[Stored data entries]
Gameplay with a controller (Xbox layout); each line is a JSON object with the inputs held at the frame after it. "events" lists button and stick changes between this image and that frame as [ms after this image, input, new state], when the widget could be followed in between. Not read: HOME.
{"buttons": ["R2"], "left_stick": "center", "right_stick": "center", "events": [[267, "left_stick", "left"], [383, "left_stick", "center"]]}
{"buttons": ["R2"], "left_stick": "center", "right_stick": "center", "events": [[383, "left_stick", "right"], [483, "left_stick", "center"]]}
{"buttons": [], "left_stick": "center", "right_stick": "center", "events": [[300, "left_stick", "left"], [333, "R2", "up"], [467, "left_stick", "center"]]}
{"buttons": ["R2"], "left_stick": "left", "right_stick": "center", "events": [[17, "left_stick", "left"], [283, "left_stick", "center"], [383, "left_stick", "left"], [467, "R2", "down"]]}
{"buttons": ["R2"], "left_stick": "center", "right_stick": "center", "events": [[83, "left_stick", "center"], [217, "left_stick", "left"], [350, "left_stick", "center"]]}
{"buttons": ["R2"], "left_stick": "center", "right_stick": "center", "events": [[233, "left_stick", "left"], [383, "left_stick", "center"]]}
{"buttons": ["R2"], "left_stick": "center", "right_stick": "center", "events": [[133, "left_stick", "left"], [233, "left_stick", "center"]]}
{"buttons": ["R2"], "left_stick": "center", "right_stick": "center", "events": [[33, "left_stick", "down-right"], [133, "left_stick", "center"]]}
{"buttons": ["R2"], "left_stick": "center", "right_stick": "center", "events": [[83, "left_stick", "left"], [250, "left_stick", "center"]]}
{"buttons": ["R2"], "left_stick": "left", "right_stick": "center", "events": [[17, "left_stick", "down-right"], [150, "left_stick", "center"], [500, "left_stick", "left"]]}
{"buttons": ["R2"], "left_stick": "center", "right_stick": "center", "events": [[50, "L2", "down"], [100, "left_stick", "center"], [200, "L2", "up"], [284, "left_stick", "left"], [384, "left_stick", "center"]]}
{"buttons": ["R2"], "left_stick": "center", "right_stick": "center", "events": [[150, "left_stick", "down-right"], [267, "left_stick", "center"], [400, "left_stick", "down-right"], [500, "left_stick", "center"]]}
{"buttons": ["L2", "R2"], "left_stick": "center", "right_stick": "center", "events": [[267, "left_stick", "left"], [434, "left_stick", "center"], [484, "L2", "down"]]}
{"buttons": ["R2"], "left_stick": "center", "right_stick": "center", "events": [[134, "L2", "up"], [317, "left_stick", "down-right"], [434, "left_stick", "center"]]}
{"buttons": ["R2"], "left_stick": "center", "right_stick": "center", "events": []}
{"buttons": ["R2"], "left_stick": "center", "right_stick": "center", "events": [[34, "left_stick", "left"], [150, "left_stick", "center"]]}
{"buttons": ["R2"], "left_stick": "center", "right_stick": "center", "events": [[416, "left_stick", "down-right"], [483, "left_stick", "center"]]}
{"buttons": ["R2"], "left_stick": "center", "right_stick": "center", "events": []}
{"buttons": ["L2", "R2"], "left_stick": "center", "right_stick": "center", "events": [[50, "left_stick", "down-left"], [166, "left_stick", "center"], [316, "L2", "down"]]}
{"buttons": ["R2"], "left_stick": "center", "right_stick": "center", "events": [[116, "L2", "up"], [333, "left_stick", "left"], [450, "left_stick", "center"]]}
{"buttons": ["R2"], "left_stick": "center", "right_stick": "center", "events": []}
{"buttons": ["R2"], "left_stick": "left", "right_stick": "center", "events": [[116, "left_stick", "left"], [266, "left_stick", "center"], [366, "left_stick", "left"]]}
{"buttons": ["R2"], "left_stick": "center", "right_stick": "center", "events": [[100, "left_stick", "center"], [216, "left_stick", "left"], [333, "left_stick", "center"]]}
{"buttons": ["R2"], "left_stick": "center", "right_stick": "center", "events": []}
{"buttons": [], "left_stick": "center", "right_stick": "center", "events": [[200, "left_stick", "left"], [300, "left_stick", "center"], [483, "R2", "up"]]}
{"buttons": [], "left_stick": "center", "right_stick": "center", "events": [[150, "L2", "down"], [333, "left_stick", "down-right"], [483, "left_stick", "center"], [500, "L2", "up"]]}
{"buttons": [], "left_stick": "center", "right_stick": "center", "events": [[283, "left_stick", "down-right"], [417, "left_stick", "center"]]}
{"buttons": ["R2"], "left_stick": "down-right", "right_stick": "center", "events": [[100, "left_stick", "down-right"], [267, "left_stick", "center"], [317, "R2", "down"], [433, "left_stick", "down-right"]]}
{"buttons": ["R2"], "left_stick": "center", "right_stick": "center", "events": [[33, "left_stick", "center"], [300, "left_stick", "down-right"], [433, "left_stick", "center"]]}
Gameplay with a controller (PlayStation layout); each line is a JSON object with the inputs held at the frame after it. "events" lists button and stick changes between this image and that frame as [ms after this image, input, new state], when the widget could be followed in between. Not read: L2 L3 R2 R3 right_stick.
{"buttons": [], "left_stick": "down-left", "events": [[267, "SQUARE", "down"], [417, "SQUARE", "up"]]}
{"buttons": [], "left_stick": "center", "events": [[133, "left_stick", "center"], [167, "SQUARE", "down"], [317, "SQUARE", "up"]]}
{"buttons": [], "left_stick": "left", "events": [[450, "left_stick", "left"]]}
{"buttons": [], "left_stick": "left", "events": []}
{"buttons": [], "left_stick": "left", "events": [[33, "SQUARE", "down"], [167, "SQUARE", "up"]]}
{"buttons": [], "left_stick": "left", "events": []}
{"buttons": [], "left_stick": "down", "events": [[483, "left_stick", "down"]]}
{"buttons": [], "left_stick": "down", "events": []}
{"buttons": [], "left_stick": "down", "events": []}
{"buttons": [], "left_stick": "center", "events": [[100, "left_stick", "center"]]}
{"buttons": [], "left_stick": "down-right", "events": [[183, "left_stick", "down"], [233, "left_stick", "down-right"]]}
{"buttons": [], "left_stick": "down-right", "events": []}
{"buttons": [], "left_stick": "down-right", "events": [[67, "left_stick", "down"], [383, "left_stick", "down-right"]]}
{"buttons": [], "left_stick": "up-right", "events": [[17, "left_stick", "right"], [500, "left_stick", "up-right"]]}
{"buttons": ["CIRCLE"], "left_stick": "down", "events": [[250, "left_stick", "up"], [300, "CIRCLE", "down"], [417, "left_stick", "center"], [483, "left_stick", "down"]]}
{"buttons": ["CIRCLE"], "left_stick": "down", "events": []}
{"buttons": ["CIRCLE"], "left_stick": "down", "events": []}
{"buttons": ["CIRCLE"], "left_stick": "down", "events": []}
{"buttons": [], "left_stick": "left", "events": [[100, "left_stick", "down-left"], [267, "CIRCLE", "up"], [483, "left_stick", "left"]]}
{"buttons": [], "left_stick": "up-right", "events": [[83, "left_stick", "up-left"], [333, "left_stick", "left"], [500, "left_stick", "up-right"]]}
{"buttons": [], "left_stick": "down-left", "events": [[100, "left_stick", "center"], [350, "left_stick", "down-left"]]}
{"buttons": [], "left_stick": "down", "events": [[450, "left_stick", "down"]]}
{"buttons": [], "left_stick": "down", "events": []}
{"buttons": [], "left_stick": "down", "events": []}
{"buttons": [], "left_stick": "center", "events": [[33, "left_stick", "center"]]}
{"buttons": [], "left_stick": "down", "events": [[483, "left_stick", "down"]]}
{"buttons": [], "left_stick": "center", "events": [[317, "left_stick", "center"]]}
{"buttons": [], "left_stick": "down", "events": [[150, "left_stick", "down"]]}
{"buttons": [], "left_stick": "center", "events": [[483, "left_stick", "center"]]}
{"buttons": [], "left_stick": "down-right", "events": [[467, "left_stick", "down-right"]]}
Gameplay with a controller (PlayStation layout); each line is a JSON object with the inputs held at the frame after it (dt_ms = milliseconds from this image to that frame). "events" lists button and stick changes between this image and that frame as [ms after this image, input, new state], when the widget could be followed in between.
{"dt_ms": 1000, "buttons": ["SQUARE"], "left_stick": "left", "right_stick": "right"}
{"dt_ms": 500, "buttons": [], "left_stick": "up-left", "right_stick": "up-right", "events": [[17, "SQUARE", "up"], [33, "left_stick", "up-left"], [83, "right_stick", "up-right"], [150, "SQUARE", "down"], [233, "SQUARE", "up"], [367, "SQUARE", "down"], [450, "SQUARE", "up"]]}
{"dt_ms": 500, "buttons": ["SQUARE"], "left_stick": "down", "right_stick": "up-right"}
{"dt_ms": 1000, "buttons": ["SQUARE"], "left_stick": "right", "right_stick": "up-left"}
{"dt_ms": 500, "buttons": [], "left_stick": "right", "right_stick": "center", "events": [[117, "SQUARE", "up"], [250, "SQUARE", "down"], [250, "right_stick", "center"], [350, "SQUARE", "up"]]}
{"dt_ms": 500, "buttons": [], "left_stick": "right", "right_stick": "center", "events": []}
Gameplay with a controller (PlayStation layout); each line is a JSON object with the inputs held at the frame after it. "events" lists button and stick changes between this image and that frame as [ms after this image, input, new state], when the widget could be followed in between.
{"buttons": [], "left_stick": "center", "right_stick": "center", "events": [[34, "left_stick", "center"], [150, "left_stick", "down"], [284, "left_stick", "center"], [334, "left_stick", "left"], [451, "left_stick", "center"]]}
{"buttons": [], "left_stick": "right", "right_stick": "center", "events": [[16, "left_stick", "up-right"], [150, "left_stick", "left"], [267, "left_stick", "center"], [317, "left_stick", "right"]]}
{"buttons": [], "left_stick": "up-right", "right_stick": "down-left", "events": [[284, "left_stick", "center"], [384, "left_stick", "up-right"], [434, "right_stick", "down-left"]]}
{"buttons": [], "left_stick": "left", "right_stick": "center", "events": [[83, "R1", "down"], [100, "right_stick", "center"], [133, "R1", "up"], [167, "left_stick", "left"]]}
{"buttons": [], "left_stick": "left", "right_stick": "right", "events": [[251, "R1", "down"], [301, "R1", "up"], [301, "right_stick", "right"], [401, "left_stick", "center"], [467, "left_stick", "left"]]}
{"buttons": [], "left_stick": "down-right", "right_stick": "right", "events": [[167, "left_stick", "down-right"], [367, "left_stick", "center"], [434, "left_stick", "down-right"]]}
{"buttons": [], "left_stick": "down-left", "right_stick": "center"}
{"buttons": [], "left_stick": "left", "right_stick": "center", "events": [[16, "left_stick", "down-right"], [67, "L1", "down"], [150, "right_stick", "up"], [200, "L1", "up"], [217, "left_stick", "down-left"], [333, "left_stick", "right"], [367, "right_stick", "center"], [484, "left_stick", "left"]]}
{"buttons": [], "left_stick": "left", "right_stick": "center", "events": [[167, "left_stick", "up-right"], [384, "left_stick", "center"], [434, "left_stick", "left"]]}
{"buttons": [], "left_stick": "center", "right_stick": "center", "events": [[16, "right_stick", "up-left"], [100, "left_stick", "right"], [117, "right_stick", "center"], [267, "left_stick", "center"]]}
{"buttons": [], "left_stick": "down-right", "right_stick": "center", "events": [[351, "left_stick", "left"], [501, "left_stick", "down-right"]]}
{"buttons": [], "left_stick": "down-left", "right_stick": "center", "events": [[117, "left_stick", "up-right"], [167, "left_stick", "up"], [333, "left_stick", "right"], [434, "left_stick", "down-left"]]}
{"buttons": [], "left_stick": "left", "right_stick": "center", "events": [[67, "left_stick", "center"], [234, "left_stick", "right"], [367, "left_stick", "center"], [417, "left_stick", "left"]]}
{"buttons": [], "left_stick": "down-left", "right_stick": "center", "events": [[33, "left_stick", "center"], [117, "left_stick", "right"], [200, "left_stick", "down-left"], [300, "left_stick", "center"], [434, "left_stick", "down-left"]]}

■ Assignment
Every line of the records that includes the word "after" should be gathered.

■ Written response
Gameplay with a controller (Xbox layout); each line is a JSON object with the inputs held at the frame after it. "events" lists button and stick changes between this image and that frame as [ms after this image, input, new state], when the widget could be followed in between. Not read: HOME.
Gameplay with a controller (PlayStation layout); each line is a JSON object with the inputs held at the frame after it. "events" lists button and stick changes between this image and that frame as [ms after this image, input, new state], when the widget could be followed in between. Not read: L2 L3 R2 R3 right_stick.
Gameplay with a controller (PlayStation layout); each line is a JSON object with the inputs held at the frame after it (dt_ms = milliseconds from this image to that frame). "events" lists button and stick changes between this image and that frame as [ms after this image, input, new state], when the widget could be followed in between.
Gameplay with a controller (PlayStation layout); each line is a JSON object with the inputs held at the frame after it. "events" lists button and stick changes between this image and that frame as [ms after this image, input, new state], when the widget could be followed in between.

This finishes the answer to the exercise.